An employee stock ownership plan creates a well-defined structure in which your employees gain stock ownership. It also helps you with your financial goals, including a better alignment between your and your staff's financial goals.

Establishing an ESOP

When you set up an ESOP, you establish a trust to act as a separate legal entity to hold shares of company stock. You directly deposit money into the trust, take out a loan to fund it, or use a combination of profit and borrowed money. The trust then purchases a predetermined number of shares directly from the company or buys them back from outside or public buyers.

Once the trust has purchased company shares, it distributes them to employees based on pay grade, length of employment or another equitable formula. Employees generally receive more stock shares as time goes on, much as they do with a regular retirement account that grows with each employer contribution. When the employee leaves or retires, the stock is sold back to the trust. You can then redistribute the shares to other employees or use them as part of your recruitment strategy. Either way, you keep ownership within a core group of employees.
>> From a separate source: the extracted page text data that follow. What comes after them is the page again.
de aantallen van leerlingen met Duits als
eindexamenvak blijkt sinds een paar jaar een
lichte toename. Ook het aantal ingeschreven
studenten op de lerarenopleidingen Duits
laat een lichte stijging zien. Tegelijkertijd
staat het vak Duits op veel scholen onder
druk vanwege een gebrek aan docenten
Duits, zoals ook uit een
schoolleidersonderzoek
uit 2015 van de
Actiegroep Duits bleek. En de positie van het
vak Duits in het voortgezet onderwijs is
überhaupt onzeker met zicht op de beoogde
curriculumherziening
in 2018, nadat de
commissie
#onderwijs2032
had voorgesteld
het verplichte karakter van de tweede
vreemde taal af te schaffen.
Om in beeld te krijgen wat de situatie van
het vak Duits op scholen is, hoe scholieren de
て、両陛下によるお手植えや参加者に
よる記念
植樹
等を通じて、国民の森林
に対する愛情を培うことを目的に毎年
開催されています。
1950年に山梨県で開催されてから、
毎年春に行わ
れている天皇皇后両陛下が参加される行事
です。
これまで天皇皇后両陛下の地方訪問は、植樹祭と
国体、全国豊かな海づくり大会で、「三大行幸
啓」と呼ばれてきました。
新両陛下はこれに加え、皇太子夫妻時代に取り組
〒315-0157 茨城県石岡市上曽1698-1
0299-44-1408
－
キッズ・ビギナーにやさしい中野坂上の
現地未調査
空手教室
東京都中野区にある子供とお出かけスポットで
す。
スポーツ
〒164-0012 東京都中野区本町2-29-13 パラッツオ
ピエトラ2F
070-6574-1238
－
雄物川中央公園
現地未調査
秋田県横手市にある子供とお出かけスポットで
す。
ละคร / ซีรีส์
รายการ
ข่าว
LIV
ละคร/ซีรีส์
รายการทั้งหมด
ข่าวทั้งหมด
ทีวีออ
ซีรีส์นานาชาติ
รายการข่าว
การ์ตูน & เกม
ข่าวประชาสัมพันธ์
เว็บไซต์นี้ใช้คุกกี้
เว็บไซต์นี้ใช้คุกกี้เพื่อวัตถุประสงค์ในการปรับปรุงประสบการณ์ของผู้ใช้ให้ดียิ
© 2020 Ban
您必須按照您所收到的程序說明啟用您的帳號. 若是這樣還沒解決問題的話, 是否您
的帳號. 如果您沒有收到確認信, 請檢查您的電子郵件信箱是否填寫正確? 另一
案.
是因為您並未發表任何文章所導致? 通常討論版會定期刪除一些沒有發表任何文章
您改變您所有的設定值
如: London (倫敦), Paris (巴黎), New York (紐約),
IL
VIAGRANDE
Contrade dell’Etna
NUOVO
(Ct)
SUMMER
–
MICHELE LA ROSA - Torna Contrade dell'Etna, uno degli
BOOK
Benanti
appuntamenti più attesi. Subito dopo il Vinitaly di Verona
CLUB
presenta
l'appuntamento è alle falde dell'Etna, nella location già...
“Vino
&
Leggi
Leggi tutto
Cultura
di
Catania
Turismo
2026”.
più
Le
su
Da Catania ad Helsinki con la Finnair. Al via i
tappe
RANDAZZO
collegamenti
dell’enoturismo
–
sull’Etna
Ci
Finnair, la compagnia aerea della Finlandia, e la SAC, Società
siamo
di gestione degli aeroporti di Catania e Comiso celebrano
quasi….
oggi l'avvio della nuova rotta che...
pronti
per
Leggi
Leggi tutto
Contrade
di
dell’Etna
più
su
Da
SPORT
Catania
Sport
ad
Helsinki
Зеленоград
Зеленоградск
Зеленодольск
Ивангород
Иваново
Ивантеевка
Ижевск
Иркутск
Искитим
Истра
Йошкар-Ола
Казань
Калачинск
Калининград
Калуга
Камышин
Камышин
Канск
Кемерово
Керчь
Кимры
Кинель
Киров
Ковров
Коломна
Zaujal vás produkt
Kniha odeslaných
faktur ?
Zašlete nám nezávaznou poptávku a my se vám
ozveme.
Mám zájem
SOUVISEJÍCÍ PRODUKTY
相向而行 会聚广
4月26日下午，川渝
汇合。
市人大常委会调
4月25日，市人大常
An ESOP also allows you to redistribute the voting shares that control your business; in this way, you can decide whether and when you want to put certain types of the company's voting shares into employees' hands.

Benefits to the company

An ESOP may be beneficial to your company in the following ways:

  • Preservation. An ESOP helps ensure your business will continue even after company leadership retires. Further, because employees have a stake in the company's well-being, they're more likely to act for its benefit.
  • Low turnover. Employees and management have a strong reason to stay as the value of their shares increases. This saves you money on recruiting, hiring and training new staff.
  • Tax advantage. Stock contributions to an ESOP are tax-deductible; you can use the resulting increase in cash flow for any company purpose, including issuing new stock. Cash contributions to an ESOP trust can be deducted whether they're used to buy back shares or as cash reserves for future needs. Dividends and loan repayments are tax-deductible too.

Benefits to employees

Employees similarly reap rewards from a company ESOP:

  • Financial planning. An ESOP is a qualified plan, meaning it meets the IRS standards for special tax exemptions and benefits. But unlike with 401(k) plans, employees don't invest their own money. The company invests for them in employer securities.
  • Tax-deferred investing. An ESOP grows tax-free until the shares are bought back at retirement, death or separation from the company. At that time, the participant will be taxed at ordinary income tax rates.
  • Ownership stake. An ESOP gives employees beneficial ownership — a share in the company's growth in value over time.

The IRS has rules about contribution limits, vesting requirements and administration. Familiarize yourself with these requirements to limit your liability and make sure the tax information you receive is legally up to date. Consulting with your financial advisers will ensure you remain compliant and receive ongoing support for the plan.